When you first have the dream of going on exchange, it sounds simple- after all there is a program set up to facilitate your adventure, all you need to do is apply. Well, the thing is that you don’t just have to apply once. I began my application process way back in March. It began with searching among the possible choices of overseas universities for one that suited me well. After settling on Francois-Rabelais, l’Université de Tours for its proximity to Paris, affordable, readily available accommodation options, small-town feel, and reputation for a high quality of spoken French (though whether that’s true with the younger generation I’m yet to find out), I then had to select possible units to study. This involved applying for unit approval with the Monash Abroad officials for Linguistics, French and General Arts units. Then I had to get approval from both Science and Arts faculties to pursue these studies. Then the application had to go to the overseas travel office (Monash Abroad). After this stage of approval was met, it was off to France – some 7 months later. I waited with eager anticipation for my letter of acceptance… only to find myself described as a student from LaTrobe! That discrepancy wasn’t going to look good on my visa application, so it was another week’s wait before I got my hands on the real thing.
Having succeeded at my application for exchange, it was time to start the next challenge- obtaining a visa. The website was a net of information, in which I often found myself caught, unable to find my way back to where I had been before. Information was repeated but intended for a slightly different audience- I wasn’t sure exactly what I was required to put in my application. I knew one thing though- a police check was essential. Around 4 visits to the police station later, my police check application was complete and sent off for processing. Once it came back, all my documents were scanned and printed and placed neatly in a pile, which I double checked. Then I took my passport and the pile of papers to the post office and sent it off to Sydney- hoping that the statement ‘All visa applications for exchange students must be sent by mail’ still stood true and that I wouldn’t be called upon to visit Sydney in person.

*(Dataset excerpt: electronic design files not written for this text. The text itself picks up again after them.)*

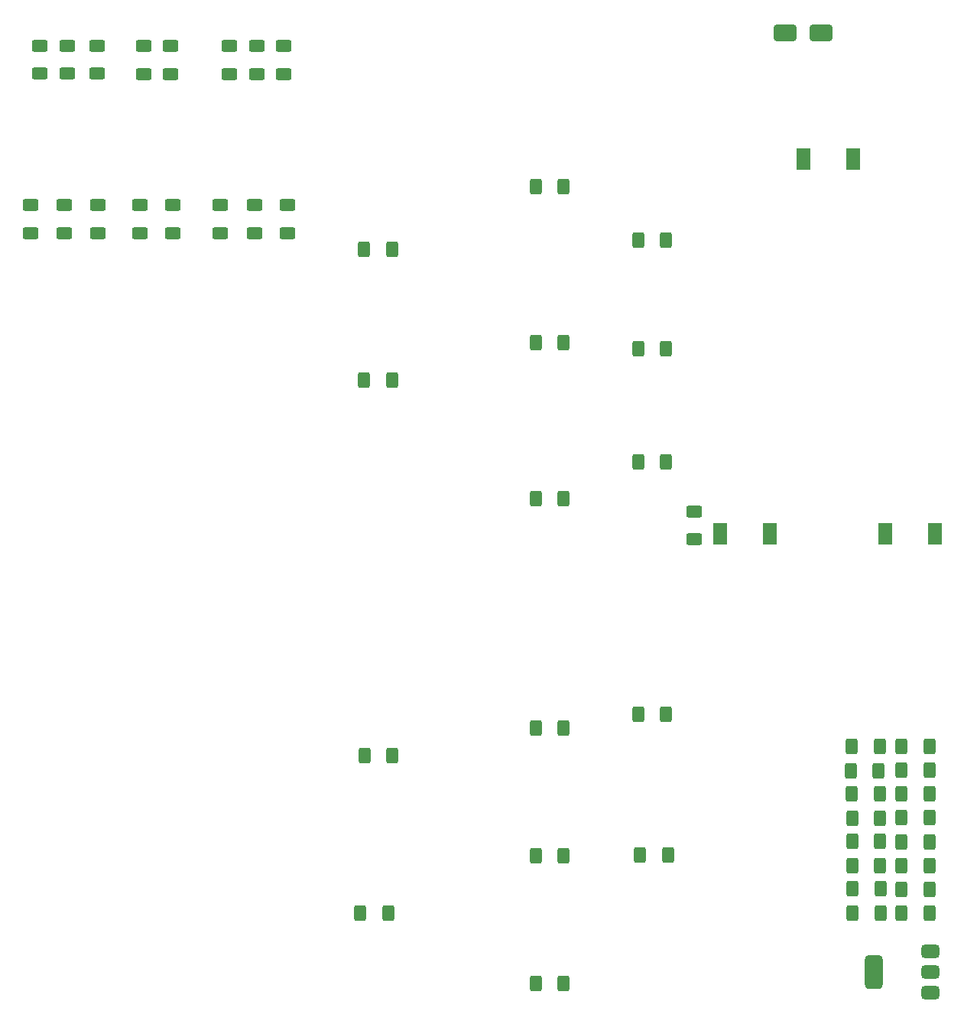
<source format=gbr>
%TF.GenerationSoftware,KiCad,Pcbnew,8.0.7-8.0.7-0~ubuntu24.10.1*%
%TF.CreationDate,2025-01-04T20:14:33+02:00*%
%TF.ProjectId,fpga_board,66706761-5f62-46f6-9172-642e6b696361,rev?*%
%TF.SameCoordinates,Original*%
%TF.FileFunction,Paste,Top*%
%TF.FilePolarity,Positive*%
%FSLAX46Y46*%
G04 Gerber Fmt 4.6, Leading zero omitted, Abs format (unit mm)*
G04 Created by KiCad (PCBNEW 8.0.7-8.0.7-0~ubuntu24.10.1) date 2025-01-04 20:14:33*
%MOMM*%
%LPD*%
G01*
G04 APERTURE LIST*
G04 Aperture macros list*
%AMRoundRect*
0 Rectangle with rounded corners*
0 $1 Rounding radius*
0 $2 $3 $4 $5 $6 $7 $8 $9 X,Y pos of 4 corners*
0 Add a 4 corners polygon primitive as box body*
4,1,4,$2,$3,$4,$5,$6,$7,$8,$9,$2,$3,0*
0 Add four circle primitives for the rounded corners*
1,1,$1+$1,$2,$3*
1,1,$1+$1,$4,$5*
1,1,$1+$1,$6,$7*
1,1,$1+$1,$8,$9*
0 Add four rect primitives between the rounded corners*
20,1,$1+$1,$2,$3,$4,$5,0*
20,1,$1+$1,$4,$5,$6,$7,0*
20,1,$1+$1,$6,$7,$8,$9,0*
20,1,$1+$1,$8,$9,$2,$3,0*%
G04 Aperture macros list end*
%ADD10RoundRect,0.375000X0.625000X0.375000X-0.625000X0.375000X-0.625000X-0.375000X0.625000X-0.375000X0*%
%ADD11RoundRect,0.500000X0.500000X1.400000X-0.500000X1.400000X-0.500000X-1.400000X0.500000X-1.400000X0*%
%ADD12RoundRect,0.250000X0.400000X0.625000X-0.400000X0.625000X-0.400000X-0.625000X0.400000X-0.625000X0*%
%ADD13RoundRect,0.250000X-0.400000X-0.625000X0.400000X-0.625000X0.400000X0.625000X-0.400000X0.625000X0*%
%ADD14RoundRect,0.250000X-0.625000X0.400000X-0.625000X-0.400000X0.625000X-0.400000X0.625000X0.400000X0*%
%ADD15RoundRect,0.250000X0.625000X-0.400000X0.625000X0.400000X-0.625000X0.400000X-0.625000X-0.400000X0*%
%ADD16R,1.500000X2.400000*%
%ADD17RoundRect,0.250000X-1.000000X-0.650000X1.000000X-0.650000X1.000000X0.650000X-1.000000X0.650000X0*%
G04 APERTURE END LIST*
D10*
%TO.C,U4*%
X151650000Y-130300000D03*
X151650000Y-128000000D03*
D11*
X145350000Y-128000000D03*
D10*
X151650000Y-125700000D03*
%TD*%
D12*
%TO.C,R63*%
X146000000Y-103000000D03*
X142900000Y-103000000D03*
%TD*%
D13*
%TO.C,R62*%
X148400000Y-103000000D03*
X151500000Y-103000000D03*
%TD*%
D12*
%TO.C,R60*%
X146100000Y-121500000D03*
X143000000Y-121500000D03*
%TD*%
D13*
%TO.C,R59*%
X148400000Y-121500000D03*
X151500000Y-121500000D03*
%TD*%
D12*
%TO.C,R57*%
X145900000Y-105700000D03*
X142800000Y-105700000D03*
%TD*%
D13*
%TO.C,R56*%
X148400000Y-105642857D03*
X151500000Y-105642857D03*
%TD*%
D12*
%TO.C,R54*%
X146000000Y-108300000D03*
X142900000Y-108300000D03*
%TD*%
D13*
%TO.C,R53*%
X148400000Y-108285714D03*
X151500000Y-108285714D03*
%TD*%
D12*
%TO.C,R51*%
X146050000Y-111000000D03*
X142950000Y-111000000D03*
%TD*%
D13*
%TO.C,R50*%
X148400000Y-110928571D03*
X151500000Y-110928571D03*
%TD*%
D12*
%TO.C,R48*%
X146050000Y-113500000D03*
X142950000Y-113500000D03*
%TD*%
D13*
%TO.C,R47*%
X148400000Y-113571428D03*
X151500000Y-113571428D03*
%TD*%
D12*
%TO.C,R45*%
X146050000Y-116200000D03*
X142950000Y-116200000D03*
%TD*%
%TO.C,R43*%
X146100000Y-118800000D03*
X143000000Y-118800000D03*
%TD*%
D13*
%TO.C,R42*%
X148400000Y-118857142D03*
X151500000Y-118857142D03*
%TD*%
D14*
%TO.C,R3*%
X59340000Y-25450000D03*
X59340000Y-28550000D03*
%TD*%
D15*
%TO.C,R10*%
X55700000Y-46200000D03*
X55700000Y-43100000D03*
%TD*%
%TO.C,R9*%
X52000000Y-46200000D03*
X52000000Y-43100000D03*
%TD*%
D13*
%TO.C,R27*%
X119250000Y-99500000D03*
X122350000Y-99500000D03*
%TD*%
D16*
%TO.C,L3*%
X133840000Y-79500000D03*
X128340000Y-79500000D03*
%TD*%
D14*
%TO.C,R1*%
X53000000Y-25450000D03*
X53000000Y-28550000D03*
%TD*%
D13*
%TO.C,R23*%
X119250000Y-47000000D03*
X122350000Y-47000000D03*
%TD*%
%TO.C,R32*%
X88450000Y-121500000D03*
X91550000Y-121500000D03*
%TD*%
D15*
%TO.C,R7*%
X67500000Y-28600000D03*
X67500000Y-25500000D03*
%TD*%
D13*
%TO.C,R30*%
X88900000Y-62500000D03*
X92000000Y-62500000D03*
%TD*%
D15*
%TO.C,R8*%
X64500000Y-28600000D03*
X64500000Y-25500000D03*
%TD*%
D14*
%TO.C,R2*%
X56050000Y-25450000D03*
X56050000Y-28550000D03*
%TD*%
D12*
%TO.C,R25*%
X122350000Y-71500000D03*
X119250000Y-71500000D03*
%TD*%
D13*
%TO.C,R19*%
X107900000Y-75600000D03*
X111000000Y-75600000D03*
%TD*%
D15*
%TO.C,R14*%
X80400000Y-46200000D03*
X80400000Y-43100000D03*
%TD*%
D13*
%TO.C,R29*%
X88900000Y-48000000D03*
X92000000Y-48000000D03*
%TD*%
D15*
%TO.C,R12*%
X73000000Y-46200000D03*
X73000000Y-43100000D03*
%TD*%
%TO.C,R5*%
X77000000Y-28600000D03*
X77000000Y-25500000D03*
%TD*%
%TO.C,R11*%
X59400000Y-46200000D03*
X59400000Y-43100000D03*
%TD*%
D13*
%TO.C,R20*%
X107900000Y-101000000D03*
X111000000Y-101000000D03*
%TD*%
D15*
%TO.C,R13*%
X76800000Y-46200000D03*
X76800000Y-43100000D03*
%TD*%
%TO.C,R4*%
X74000000Y-28600000D03*
X74000000Y-25500000D03*
%TD*%
D13*
%TO.C,R17*%
X107900000Y-41000000D03*
X111000000Y-41000000D03*
%TD*%
D17*
%TO.C,D7*%
X135500000Y-24000000D03*
X139500000Y-24000000D03*
%TD*%
D13*
%TO.C,R28*%
X119450000Y-115000000D03*
X122550000Y-115000000D03*
%TD*%
%TO.C,R21*%
X107900000Y-115150000D03*
X111000000Y-115150000D03*
%TD*%
%TO.C,R31*%
X88950000Y-104000000D03*
X92050000Y-104000000D03*
%TD*%
D15*
%TO.C,R6*%
X80000000Y-28600000D03*
X80000000Y-25500000D03*
%TD*%
%TO.C,R26*%
X125500000Y-80100000D03*
X125500000Y-77000000D03*
%TD*%
%TO.C,R15*%
X67700000Y-46200000D03*
X67700000Y-43100000D03*
%TD*%
D16*
%TO.C,L4*%
X146590000Y-79500000D03*
X152090000Y-79500000D03*
%TD*%
D15*
%TO.C,R16*%
X64100000Y-46200000D03*
X64100000Y-43100000D03*
%TD*%
D12*
%TO.C,R24*%
X122350000Y-59000000D03*
X119250000Y-59000000D03*
%TD*%
D13*
%TO.C,R18*%
X107900000Y-58300000D03*
X111000000Y-58300000D03*
%TD*%
%TO.C,R41*%
X148400000Y-116214285D03*
X151500000Y-116214285D03*
%TD*%
D16*
%TO.C,L2*%
X143090000Y-38000000D03*
X137590000Y-38000000D03*
%TD*%
D13*
%TO.C,R22*%
X107900000Y-129300000D03*
X111000000Y-129300000D03*
%TD*%
M02*

</source>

Applications for accommodation, applications for enrollment, applications for the OFII (an official part of my visa to be completed on arrival in France) and applications for CAF (rental assistance which is available in France) are still to be finalised… and I’m sure there will be more paperwork hoops to jump through once I arrive. Still, I would happily print out and sign a pile of papers as tall as la tour Eiffel if it meant that this journey would come to be.